View Full Version : Byte-Order Mark found in UTF-8 File.
CarlSeiler
08-18-2007, 06:31 AM
I'm converting one of my pages from handwritten HTML 4.01 to php that generates XHTML 1.0 Strict. When I went to validate it at W3C, after cleaning up some closing slashes I'd missed on my img tags, I got a validation, but also got this warning message with a little yellow bang:Byte-Order Mark found in UTF-8 File. The Unicode Byte-Order Mark (BOM) in UTF-8 encoded files is known to cause problems for some text editors and older browsers. You may want to consider avoiding its use until it is better supported.

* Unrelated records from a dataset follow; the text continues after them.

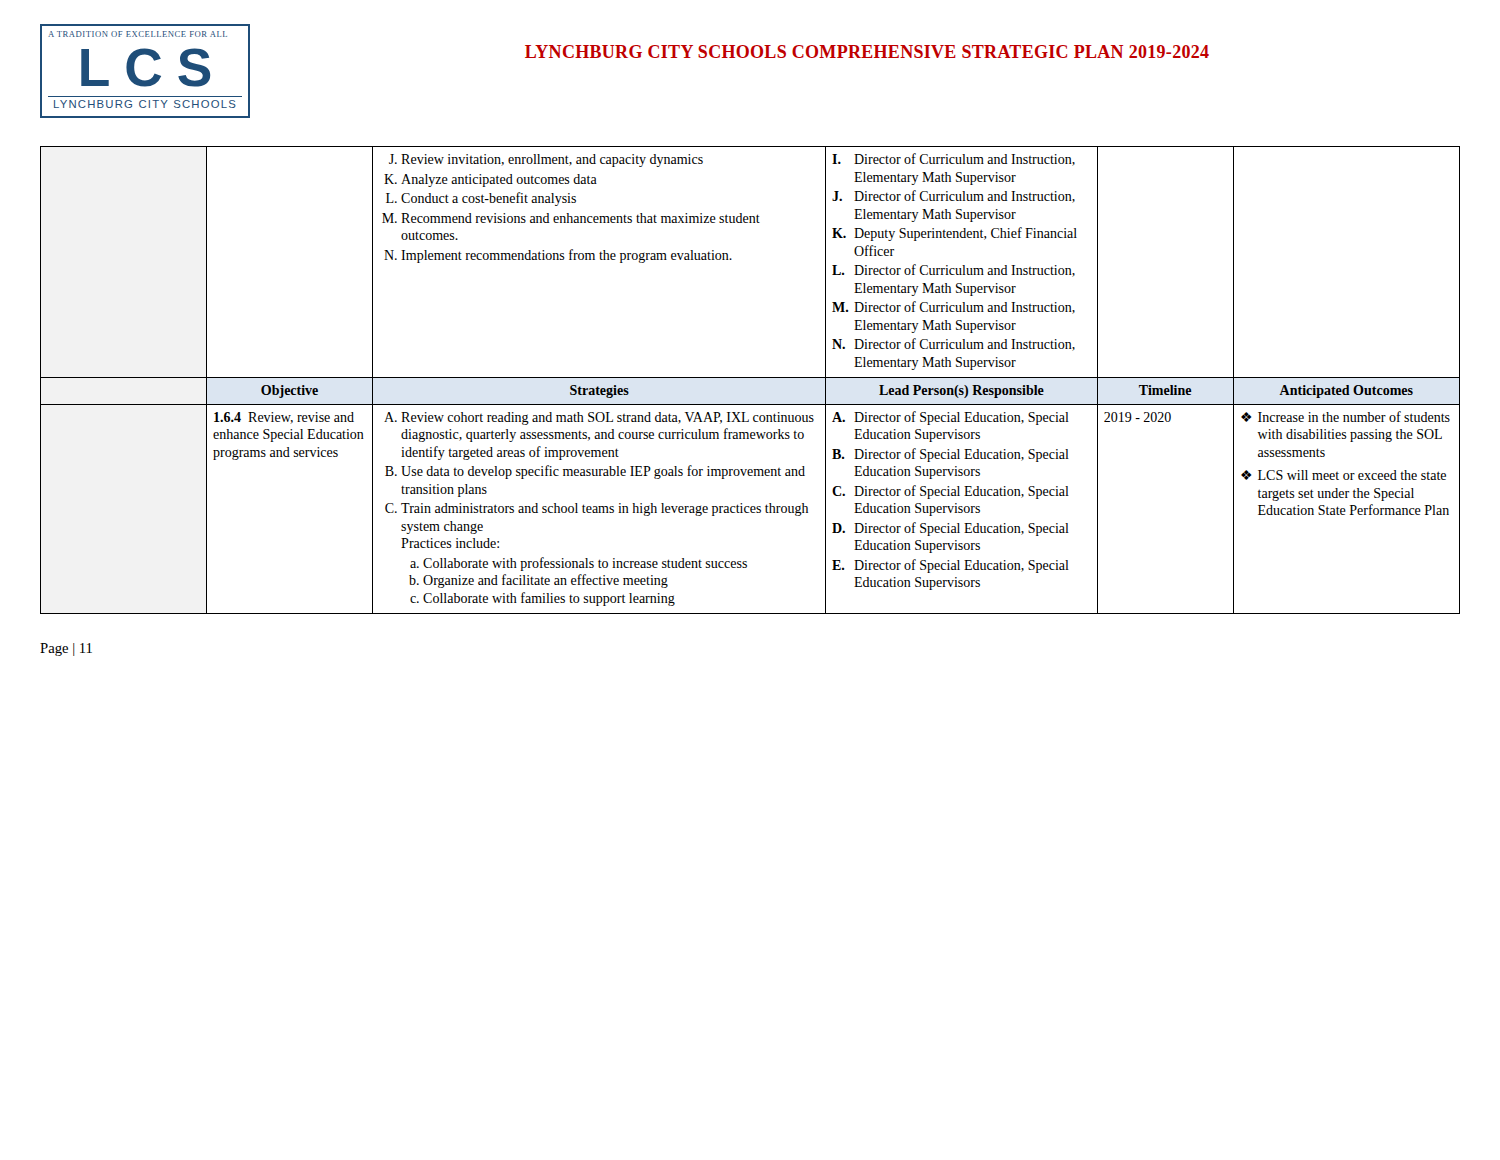A TRADITION OF EXCELLENCE FOR ALL
LCS
LYNCHBURG CITY SCHOOLS
LYNCHBURG CITY SCHOOLS COMPREHENSIVE STRATEGIC PLAN 2019-2024
| | | Review invitation, enrollment, and capacity dynamics Analyze anticipated outcomes data Conduct a cost-benefit analysis Recommend revisions and enhancements that maximize student outcomes. Implement recommendations from the program evaluation. | I. Director of Curriculum and Instruction, Elementary Math Supervisor J. Director of Curriculum and Instruction, Elementary Math Supervisor K. Deputy Superintendent, Chief Financial Officer L. Director of Curriculum and Instruction, Elementary Math Supervisor M. Director of Curriculum and Instruction, Elementary Math Supervisor N. Director of Curriculum and Instruction, Elementary Math Supervisor | | |
| | Objective | Strategies | Lead Person(s) Responsible | Timeline | Anticipated Outcomes |
| | 1.6.4 Review, revise and enhance Special Education programs and services | Review cohort reading and math SOL strand data, VAAP, IXL continuous diagnostic, quarterly assessments, and course curriculum frameworks to identify targeted areas of improvement Use data to develop specific measurable IEP goals for improvement and transition plans Train administrators and school teams in high leverage practices through system change Practices include: Collaborate with professionals to increase student success Organize and facilitate an effective meeting Collaborate with families to support learning | A. Director of Special Education, Special Education Supervisors B. Director of Special Education, Special Education Supervisors C. Director of Special Education, Special Education Supervisors D. Director of Special Education, Special Education Supervisors E. Director of Special Education, Special Education Supervisors | 2019 - 2020 | Increase in the number of students with disabilities passing the SOL assessments LCS will meet or exceed the state targets set under the Special Education State Performance Plan |
Page | 11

I have no idea what that means, but indeed the file appears to have three little extra high-bit characters at the start. I don't have them in my php files, so I guess the server is adding them. In fact, I noticed that before I cleaned up my pages so it would validate correctly, Firefox would even display the characters. Now that it validates, Firefox doesn't display them, but I do get the warning message in the validator. Dillo 0.8 under Linux displays the characters.
How do I stop the BOM? Should I even worry about it?
Thanks,
Carl
ktinkel
08-18-2007, 07:16 AM
I have no idea what that means, but indeed the file appears to have three little extra high-bit characters at the start. I don't have them in my php files, so I guess the server is adding them.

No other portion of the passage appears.